# hmmmmmm



## Jenny1966

*Do you think these two are plotting something ........ *


----------



## jenny armour

plotting or plotted whatever thats two guilty faces


----------



## Tracy Lou

They look like their up to something. I think they have the "caught in the act" look. 

Stunning pair by the way.


----------



## ellsbells0123

Fantastic


----------



## lymorelynn

'Who? Us?' 
Definitely up to something there  Brilliantly captured photos :thumbup1::thumbup1:


----------



## buffie

Go away :glare: This is cat business :angry:


----------



## marleyboo

theyre planning to take over the world! 

whilst the white one looks sweet and demure and distracts you, the tortie is off with your handbag into your bank account and off to dare i say........

buy some illegail catnip  to distirbute amongst the youth kitties :cornut:


theyre beautiful! great photos made me giggle! xxx


----------



## raggie doll

Now this looks like my schumy and keiko trust me your be begging for them to not team up together. My two are DEVILS and i mean DEVILS that should be in the insane asylum


----------



## Anca

:biggrin: Great pictures, you've got them ha ha, what guilty faces!

Really beautiful cats.


----------



## Paddypaws

Oh some definite naughtiness going on there.....but I don't care, I just want to reach in to the screen and scoop them up to cover them in smoochy kisses, and cuddle them and tickle tums, and oh! those paws need a special kiss.....
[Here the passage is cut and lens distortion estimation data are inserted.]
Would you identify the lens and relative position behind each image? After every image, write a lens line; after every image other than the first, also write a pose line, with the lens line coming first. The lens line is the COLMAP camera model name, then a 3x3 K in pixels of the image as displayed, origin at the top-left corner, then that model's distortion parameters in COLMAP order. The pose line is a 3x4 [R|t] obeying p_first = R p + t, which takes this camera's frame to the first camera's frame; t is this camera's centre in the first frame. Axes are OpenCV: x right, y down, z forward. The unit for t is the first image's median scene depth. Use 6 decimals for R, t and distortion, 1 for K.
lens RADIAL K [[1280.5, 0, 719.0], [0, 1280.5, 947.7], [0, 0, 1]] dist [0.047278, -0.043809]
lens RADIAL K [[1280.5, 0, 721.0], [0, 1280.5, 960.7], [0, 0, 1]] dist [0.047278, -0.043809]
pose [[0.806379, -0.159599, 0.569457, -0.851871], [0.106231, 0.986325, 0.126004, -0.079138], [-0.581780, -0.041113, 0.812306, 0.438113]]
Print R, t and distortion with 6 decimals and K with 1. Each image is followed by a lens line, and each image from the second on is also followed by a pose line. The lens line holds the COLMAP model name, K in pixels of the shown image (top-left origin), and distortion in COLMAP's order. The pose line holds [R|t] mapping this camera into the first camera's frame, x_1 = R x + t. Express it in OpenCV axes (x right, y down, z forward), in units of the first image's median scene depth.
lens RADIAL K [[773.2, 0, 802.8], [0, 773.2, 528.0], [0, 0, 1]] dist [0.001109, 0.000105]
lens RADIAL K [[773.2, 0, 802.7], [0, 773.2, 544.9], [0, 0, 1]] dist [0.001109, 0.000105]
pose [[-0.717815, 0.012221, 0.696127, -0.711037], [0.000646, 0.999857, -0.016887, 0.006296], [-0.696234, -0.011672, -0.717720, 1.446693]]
ahem, sorry, not sure what came over me then! That's the double effect of Molly _and _ Manny.


----------



## Jenny1966

Thanks everyone 


I found what the problem was! Manny had lost his ping pong ball down the side and Molly was trying to get it for him :001_wub: ...... mind you she probably wanted to steal it from him :lol:


----------



## Dally Banjo

:001_unsure: Be afraid, be very afraid :lol:


----------



## raggs

Super pics Jenny, and be carefull, those two def have a plan lol.....best wishes.......Chris


----------



## Anca

raggs said:


> Super pics Jenny, and be carefull, those two def have a plan lol.....best wishes.......Chris


They always do, don't they?


----------



## ukdave

awwwwwww beautiful they look like they're trying to open the cupboard. )))


----------